Short exercise A = Count the lines in the rows below that contain the string "kern", and reply with the number alone.

Text block =

____________

In its defense against a former app startup, Facebook is contradicting its long-held claim to be simply a neutral platform.
Facebook has long had the same public response when questioned about its disruption of the news industry: it is a tech platform, not a publisher or a media company.
But in a small courtroom in California’s Redwood City on Monday, attorneys for the social media company presented a different message from the one executives have made to Congress, in interviews and in speeches: Facebook, they repeatedly argued, is a publisher, and a company that makes editorial decisions, which are protected by the first amendment.
The contradictory claim is Facebook’s latest tactic against a high-profile lawsuit, exposing a growing tension for the Silicon Valley corporation, which has long presented itself as neutral platform that does not have traditional journalistic responsibilities.
The suit, filed by an app startup, alleges that Mark Zuckerberg developed a “malicious and fraudulent scheme” to exploit users’ personal data and force rival companies out of business. Facebook, meanwhile, is arguing that its decisions about “what not to publish” should be protected because it is a “publisher”.
In court, Sonal Mehta, a lawyer for Facebook, even drew comparison with traditional media: “The publisher discretion is a free speech right irrespective of what technological means is used. A newspaper has a publisher function whether they are doing it on their website, in a printed copy or through the news alerts.”

____________

Material to process =
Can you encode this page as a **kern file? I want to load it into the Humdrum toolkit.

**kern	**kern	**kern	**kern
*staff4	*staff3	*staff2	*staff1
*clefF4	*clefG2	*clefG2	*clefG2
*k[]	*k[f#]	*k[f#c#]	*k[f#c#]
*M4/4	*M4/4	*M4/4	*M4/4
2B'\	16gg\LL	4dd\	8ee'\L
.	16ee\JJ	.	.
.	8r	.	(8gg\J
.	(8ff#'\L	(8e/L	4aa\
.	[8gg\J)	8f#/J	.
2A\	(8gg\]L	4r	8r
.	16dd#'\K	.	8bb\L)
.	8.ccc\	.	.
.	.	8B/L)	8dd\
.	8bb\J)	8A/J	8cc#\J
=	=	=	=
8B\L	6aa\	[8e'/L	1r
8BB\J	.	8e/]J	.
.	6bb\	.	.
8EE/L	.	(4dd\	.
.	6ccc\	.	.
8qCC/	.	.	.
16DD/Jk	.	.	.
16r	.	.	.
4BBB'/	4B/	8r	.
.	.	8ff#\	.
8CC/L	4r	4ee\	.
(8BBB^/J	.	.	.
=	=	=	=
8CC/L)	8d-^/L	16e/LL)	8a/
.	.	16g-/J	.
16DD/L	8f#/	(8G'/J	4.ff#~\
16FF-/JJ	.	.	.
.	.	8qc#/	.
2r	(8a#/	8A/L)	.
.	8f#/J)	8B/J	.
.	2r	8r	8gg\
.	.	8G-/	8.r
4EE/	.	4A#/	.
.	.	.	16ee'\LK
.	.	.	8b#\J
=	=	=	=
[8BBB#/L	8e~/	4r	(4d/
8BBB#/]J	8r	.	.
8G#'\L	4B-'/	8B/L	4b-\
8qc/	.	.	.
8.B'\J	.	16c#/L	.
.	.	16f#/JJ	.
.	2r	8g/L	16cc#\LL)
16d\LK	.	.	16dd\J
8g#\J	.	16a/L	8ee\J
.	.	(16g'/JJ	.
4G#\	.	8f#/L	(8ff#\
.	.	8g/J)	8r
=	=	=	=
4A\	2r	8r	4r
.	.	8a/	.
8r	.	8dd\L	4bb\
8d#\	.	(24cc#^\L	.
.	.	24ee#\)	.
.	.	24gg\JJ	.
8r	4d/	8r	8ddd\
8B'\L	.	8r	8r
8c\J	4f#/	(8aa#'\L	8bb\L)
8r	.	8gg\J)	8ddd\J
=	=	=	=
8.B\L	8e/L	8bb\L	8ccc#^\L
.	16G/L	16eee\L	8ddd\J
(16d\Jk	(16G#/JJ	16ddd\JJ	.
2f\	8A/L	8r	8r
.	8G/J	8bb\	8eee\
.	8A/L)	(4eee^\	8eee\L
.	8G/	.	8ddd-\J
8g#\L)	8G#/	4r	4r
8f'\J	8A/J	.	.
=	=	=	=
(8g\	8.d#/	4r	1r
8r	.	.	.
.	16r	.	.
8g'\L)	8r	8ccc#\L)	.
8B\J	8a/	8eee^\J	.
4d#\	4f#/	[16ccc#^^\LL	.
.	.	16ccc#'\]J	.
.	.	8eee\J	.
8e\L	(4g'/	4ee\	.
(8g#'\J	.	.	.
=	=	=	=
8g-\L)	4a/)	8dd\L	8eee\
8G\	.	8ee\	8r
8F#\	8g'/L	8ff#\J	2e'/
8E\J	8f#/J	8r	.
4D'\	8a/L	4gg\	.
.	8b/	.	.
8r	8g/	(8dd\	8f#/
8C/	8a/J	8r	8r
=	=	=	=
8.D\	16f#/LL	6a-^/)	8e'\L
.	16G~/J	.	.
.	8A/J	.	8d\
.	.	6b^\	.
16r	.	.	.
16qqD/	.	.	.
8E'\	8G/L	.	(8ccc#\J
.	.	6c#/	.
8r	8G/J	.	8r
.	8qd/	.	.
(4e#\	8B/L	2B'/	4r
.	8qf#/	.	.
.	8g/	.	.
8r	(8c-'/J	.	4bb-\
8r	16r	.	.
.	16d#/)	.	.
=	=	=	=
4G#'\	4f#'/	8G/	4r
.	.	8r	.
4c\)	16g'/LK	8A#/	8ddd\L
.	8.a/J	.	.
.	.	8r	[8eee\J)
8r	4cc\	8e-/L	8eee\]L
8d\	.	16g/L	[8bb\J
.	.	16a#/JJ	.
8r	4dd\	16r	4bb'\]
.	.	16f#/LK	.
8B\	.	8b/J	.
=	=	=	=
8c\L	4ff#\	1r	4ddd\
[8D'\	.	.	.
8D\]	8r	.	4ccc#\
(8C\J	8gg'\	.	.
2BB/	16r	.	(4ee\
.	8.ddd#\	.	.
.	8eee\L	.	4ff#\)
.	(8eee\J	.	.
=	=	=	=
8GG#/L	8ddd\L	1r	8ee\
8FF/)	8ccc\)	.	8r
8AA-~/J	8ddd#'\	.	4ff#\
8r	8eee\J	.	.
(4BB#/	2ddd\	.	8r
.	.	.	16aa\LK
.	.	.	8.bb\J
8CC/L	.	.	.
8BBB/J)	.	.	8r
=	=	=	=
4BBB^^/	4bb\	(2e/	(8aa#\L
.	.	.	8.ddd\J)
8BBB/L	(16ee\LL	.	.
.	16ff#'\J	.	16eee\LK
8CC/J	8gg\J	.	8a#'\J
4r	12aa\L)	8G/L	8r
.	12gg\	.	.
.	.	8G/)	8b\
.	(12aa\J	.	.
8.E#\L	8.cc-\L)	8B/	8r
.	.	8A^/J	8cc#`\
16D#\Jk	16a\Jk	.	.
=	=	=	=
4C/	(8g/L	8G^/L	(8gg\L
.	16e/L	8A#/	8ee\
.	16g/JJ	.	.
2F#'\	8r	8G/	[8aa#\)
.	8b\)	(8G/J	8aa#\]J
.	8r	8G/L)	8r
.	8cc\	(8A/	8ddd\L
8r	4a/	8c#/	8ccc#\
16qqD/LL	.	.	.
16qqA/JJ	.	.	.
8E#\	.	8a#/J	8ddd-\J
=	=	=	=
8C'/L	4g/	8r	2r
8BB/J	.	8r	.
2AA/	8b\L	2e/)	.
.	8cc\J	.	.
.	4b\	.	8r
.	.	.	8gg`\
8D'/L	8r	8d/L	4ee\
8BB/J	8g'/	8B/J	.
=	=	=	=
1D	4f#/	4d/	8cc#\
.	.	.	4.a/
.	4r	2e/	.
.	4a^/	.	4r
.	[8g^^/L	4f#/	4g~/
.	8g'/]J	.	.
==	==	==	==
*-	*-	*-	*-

____________

Short exercise B = In the passage on Facebook's defense in court, what reason does Facebook give for why its decisions about "what not to publish" should be protected?

Worked answer A = 2

Worked answer B = Facebook argues that it is a "publisher" and a company that makes editorial decisions. Its attorneys said those decisions are protected by the first amendment.